Further integration of health data into our analysis produced results that were somewhat less anticipated. Visual examination of plots gives the impression that there are slightly more MIs with increasing pollutants, including PM2.5, PM10, CO, and NO2. However, when modeling the data with Poisson regression it appears that there are no significant associations between PM2.5, PM10 when using the full dataset. We considered the year 2016 as an outlier and removed it from the model, when only including pollutants and gender, the pollutants were significant and positive (except PM 2.5), but we can not draw strong conclusions.
This could be due to our model specifications. When examining the count distribution, the data appeared to be more Gaussian than poisson, and we may not have include the correct combination of covariates and interaction terms. A further problem was that we did not have acces to days of the month, so seasonal variables could not be used for the analysis, only months.

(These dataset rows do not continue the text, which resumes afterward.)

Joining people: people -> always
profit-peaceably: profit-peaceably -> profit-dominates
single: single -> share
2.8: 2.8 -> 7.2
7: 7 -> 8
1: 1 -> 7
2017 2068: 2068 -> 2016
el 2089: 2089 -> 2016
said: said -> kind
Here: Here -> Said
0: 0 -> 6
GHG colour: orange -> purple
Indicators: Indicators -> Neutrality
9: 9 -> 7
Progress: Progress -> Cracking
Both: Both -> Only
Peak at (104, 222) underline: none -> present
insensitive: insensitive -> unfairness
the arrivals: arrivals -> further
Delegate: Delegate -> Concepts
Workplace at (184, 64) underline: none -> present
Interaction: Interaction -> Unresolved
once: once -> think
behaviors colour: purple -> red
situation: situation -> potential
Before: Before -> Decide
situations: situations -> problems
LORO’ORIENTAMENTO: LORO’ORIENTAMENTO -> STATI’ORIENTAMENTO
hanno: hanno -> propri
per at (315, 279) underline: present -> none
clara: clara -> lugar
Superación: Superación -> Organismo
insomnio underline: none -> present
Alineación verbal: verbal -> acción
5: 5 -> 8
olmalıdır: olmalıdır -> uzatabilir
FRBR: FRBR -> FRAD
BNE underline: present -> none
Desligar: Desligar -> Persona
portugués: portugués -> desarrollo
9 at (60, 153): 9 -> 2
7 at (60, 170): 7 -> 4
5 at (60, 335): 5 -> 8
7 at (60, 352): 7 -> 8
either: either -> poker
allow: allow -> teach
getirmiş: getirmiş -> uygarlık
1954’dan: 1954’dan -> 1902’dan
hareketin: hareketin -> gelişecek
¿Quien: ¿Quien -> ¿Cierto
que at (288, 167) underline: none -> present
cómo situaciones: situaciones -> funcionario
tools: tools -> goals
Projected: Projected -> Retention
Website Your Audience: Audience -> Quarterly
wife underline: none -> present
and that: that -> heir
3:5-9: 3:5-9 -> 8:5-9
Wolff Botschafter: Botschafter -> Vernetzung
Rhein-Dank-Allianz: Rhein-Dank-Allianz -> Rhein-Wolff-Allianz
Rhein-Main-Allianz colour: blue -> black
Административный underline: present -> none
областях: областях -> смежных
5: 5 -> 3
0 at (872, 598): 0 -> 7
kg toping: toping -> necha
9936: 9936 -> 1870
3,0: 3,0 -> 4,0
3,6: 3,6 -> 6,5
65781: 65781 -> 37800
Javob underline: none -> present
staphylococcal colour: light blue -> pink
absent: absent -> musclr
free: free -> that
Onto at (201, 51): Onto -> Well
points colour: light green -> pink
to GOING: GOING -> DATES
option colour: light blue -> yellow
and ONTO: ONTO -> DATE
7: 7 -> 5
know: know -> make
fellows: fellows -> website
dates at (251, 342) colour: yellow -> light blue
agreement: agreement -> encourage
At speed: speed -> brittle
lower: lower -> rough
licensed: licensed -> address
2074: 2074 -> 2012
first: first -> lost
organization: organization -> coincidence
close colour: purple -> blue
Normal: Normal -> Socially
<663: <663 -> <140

In the medical literature, clinicians have noted an increase in cardiovascular disease, and MIs in particular, during the winter months dating back to the 1930s. This finding has been validated across multiple databases and sites worldwide. However, the pathophysiologic mechanism driving this association remains somewhat unclear. Recent evidence has hypothesized that winter weather conditions and cold temperatures may induce physiologic stress including sympathetic activation (thereby increasing blood pressure and heart rate), hypercoagulability, inflammatory markers, and infection which mediate this increase in cardiovascular disease. Age and gender interactions with season and weather have been described. Although we do not find a clear association between air quality, temperature and incident MIs, there may be a number of possible explanations. We used air quality and cardiovascular outcome data from a single city, Beijing, which collected data from multiple sites across the city. Given that the cardiovascular data was collected from a subset of hospitals in Beijing, as not all hospitals were equipped with electronic health records during that time, and we do not have information on the data validation process or quality metrics (including the notable spike in MIs in 2016), the MI data may not be representative of either the general population in Beijing or the population around the air quality reporting sites specifically. In addition, atherosclerosis and coronary artery disease is generally a chronic, multi-factorial process where both risk and mitigating factors such as medications accumulate over time, so there may be unmeasured cardiovascular risk factors or other residual confounding to better explain the MI patterns in Beijing.